È lui il principale imputato al processo d'appello "Corsi d'oro 2" sulla formazione professionale a Messina e in Sicilia, una delle più clamorose inchieste degli ultimi anni che ha coinvolto politici di primo piano, faccendieri e portaborse. Al centro la "galassia" familiare, amicale e politica costruita nel tempo da Genovese, che fu anche segretario regionale siciliano del Pd, per poi passare a Forza Italia negli ultimi tempi.

Riduzioni di pena hanno registrato anche Grazia Feliciotto, Roberto Giunta, Elio Sauta, e le sorelle Chiara ed Elena Schirò. Una condanna più dura rispetto al primo grado invece è stata decisa per l'ex parlamentare regionale Franco Rinaldi, cognato di Genovese.

Nei mesi scorsi il sostituto procuratore generale Adriana Costabile aveva chiesto al collegio presieduto dal giudice Alfredo Sicuro dodici aggravamenti di pena rispetto alle 21 condanne inflitte in primo grado, con pene da 2 anni e 2 mesi a 12 anni.

La modifica di pena più alta (12 anni e 20mila euro di multa) era stata sollecitata proprio per l'ex parlamentare nazionale. In primo grado, nel gennaio 2017, la prima sezione penale del tribunale presieduta dal giudice Silvana Grasso inflisse 11 anni di reclusione a Genovese.

La sentenza di primo grado coinvolse tutto il suo seguito tra familiari e adepti politici. Due anni e mezzo furono poi inflitti al cognato Franco Rinaldi, ex parlamentare regionale.
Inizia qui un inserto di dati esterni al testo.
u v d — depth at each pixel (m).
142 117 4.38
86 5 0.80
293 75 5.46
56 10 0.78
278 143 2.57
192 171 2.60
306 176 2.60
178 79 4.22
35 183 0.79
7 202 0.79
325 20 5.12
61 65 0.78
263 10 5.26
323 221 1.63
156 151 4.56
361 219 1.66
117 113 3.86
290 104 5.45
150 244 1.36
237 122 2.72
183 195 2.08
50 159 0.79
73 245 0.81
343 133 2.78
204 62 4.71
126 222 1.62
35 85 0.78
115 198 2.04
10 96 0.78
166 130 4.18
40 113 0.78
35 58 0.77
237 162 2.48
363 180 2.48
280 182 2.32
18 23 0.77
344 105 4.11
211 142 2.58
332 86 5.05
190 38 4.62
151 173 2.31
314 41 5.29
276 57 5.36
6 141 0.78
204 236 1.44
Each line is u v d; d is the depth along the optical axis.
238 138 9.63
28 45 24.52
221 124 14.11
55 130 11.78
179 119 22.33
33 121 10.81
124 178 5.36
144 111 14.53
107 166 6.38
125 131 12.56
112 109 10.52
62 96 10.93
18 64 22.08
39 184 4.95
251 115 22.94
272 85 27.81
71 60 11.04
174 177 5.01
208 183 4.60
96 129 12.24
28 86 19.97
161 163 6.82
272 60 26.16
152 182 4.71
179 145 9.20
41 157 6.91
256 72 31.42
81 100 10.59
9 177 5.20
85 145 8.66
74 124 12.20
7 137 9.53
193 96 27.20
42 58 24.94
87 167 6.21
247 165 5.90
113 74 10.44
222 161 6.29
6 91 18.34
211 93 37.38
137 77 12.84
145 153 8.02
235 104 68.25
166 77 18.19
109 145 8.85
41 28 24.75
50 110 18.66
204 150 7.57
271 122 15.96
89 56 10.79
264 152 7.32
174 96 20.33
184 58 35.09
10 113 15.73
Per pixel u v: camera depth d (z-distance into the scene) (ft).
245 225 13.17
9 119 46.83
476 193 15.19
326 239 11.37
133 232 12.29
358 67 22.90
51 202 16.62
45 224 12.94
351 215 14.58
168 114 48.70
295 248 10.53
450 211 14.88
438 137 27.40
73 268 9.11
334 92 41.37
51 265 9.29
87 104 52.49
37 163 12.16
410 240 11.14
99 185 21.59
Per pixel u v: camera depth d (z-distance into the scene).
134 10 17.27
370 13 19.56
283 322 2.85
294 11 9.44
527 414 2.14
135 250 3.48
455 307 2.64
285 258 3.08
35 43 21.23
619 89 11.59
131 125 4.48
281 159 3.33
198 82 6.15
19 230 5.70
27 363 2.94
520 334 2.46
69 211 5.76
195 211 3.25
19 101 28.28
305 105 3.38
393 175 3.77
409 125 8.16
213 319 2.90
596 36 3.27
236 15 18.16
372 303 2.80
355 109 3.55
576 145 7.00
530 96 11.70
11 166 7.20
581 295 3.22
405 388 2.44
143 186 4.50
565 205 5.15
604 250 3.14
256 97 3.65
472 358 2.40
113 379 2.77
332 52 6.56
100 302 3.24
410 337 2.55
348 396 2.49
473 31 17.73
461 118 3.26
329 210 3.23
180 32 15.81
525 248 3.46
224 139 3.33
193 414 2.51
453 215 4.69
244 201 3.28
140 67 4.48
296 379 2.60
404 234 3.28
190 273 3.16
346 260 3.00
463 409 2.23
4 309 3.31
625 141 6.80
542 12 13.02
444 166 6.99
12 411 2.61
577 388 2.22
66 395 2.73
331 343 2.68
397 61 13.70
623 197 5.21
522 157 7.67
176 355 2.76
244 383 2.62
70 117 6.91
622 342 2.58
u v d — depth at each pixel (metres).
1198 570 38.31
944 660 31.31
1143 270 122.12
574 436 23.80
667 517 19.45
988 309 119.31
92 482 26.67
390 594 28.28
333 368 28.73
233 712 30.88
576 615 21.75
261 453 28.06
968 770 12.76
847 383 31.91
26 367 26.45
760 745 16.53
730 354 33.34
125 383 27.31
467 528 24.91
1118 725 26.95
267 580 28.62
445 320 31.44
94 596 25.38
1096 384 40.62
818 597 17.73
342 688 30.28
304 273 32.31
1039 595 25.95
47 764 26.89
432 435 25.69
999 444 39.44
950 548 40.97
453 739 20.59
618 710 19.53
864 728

I giudici inoltre condannarono le mogli di Genovese e Rinaldi, ovvero le sorelle Chiara ed Elena Schirò, rispettivamente a 3 anni e 6 mesi e 6 anni e mezzo.

Le altre condanne che vennero inflitte nel gennaio 2017: Salvatore Lamacchia 2 anni; Roberto Giunta 5 anni e 6 mesi più 9.000 euro di multa; Domenico Fazio 1 anno e tre mesi; Elio Sauta 6 anni e 6 mesi; Giovanna Schirò 2 anni e 3 mesi; il commercialista Stefano Galletti 3 anni e 6 mesi; Giuseppina Pozzi 2 anni; Liliana Imbesi 1 anno e 4 mesi; Concetta Cannavò 2 anni; Natale Lo Presti 3 anni; Graziella Feliciotto 4 anni e 6 mesi; l’ex assessore comunale Carmelo Capone e il fratello Natale Capone 3 anni; l’imprenditore Orazio De Gregorio 2 anni e 6 mesi; Antonino Di Lorenzo 1 anno e 4 mesi; Carmelo Favazzo 3 anni e 3 mesi.

Furono invece assolti «per non aver commesso il fatto» da tutte le accuse contestate inizialmente altri tre imputati: Paola Piraino, Francesco Buda e Salvatore Natoli.